The organisation also provides training to help its staff all over the world broaden their horizons. “As an international organisation, ISS is capable of providing various overseas visits for its staff. Last year, we visited ISS branches in Britain and Switzerland so that staff could learn about operations in those countries. We also provide financial support for staff who want to further their education,” he says.

Yau sees ISS-HK as the perfect place for a social-service career because of the diverse services the organisation offers. “We have services for families, for children and youths, and for the elderly, as well as for migrants, asylum seekers, torture claimants, ethnic minorities and refugees.
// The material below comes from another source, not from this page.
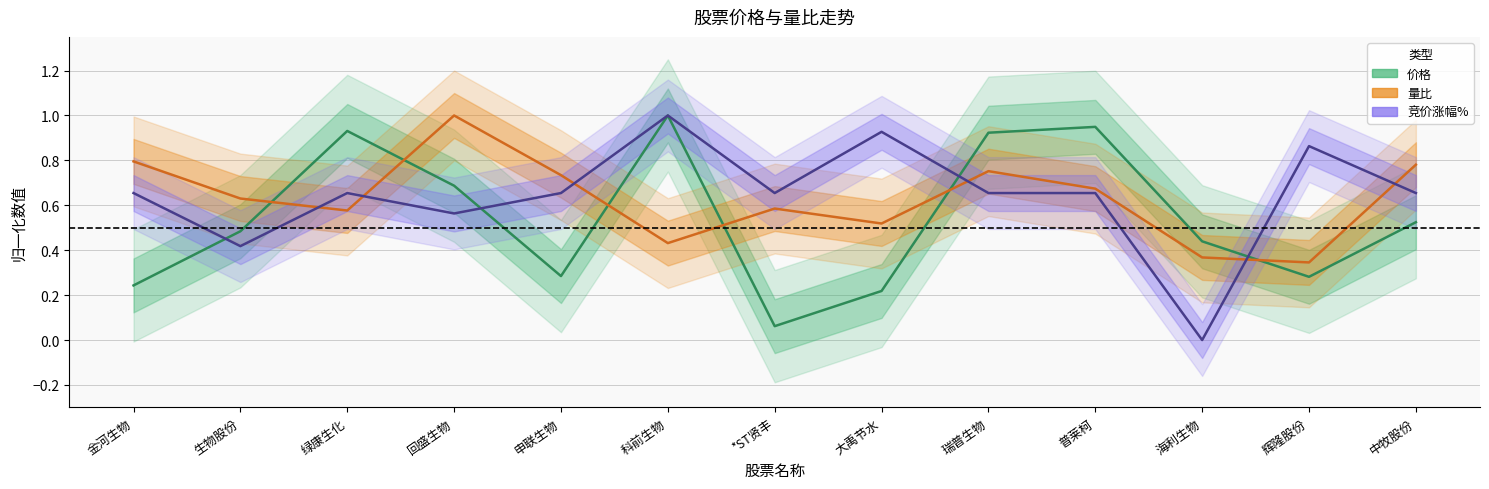

Which series has the largest range (max minus min)?

竞价涨幅%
Staff can choose to specialise in different services, as well as transfer between different service units,” he says.

Ann Lo Kwan-nga, assistant programme director of ISS-HK’s Integrated Family Service Centres, joined the organisation in 2004. She says she has been impressed with how the organisation supports staff training.

“I studied my master’s degree in counselling while working for ISS-HK,” she says. “The organisation was very kind to allow me to adjust my working hours so that I could attend classes and go on placements to fulfil the requirements of the programme.”

Two years ago, the organisation also arranged for Lo to go to Japan to observe the social-service environment there. “It was an eye-opening experience and I am thankful to the organisation for giving me the opportunity,” she says.

Lo wants to stay at ISS-HK because of the opportunities and resources it gives her to develop her career. “ISS gives staff plenty of freedom to pursue projects they want to do,” she says. “I just started a drama group for residents in Tin Shui Wai because I wanted to provide more than just case follow-ups. The group helps bring positive energy to single parents, the unemployed and others in need through drama performances. ISS has been very supportive in providing me with the resources I need to run the project.”

Lo advises people planning to join ISS to have a patient outlook. “ISS is a huge organisation with a wide range of services. It is a great place for young people to develop their career because of the exposure they can get, but it takes time and effort to understand how it all works because the organisation so big,” she says.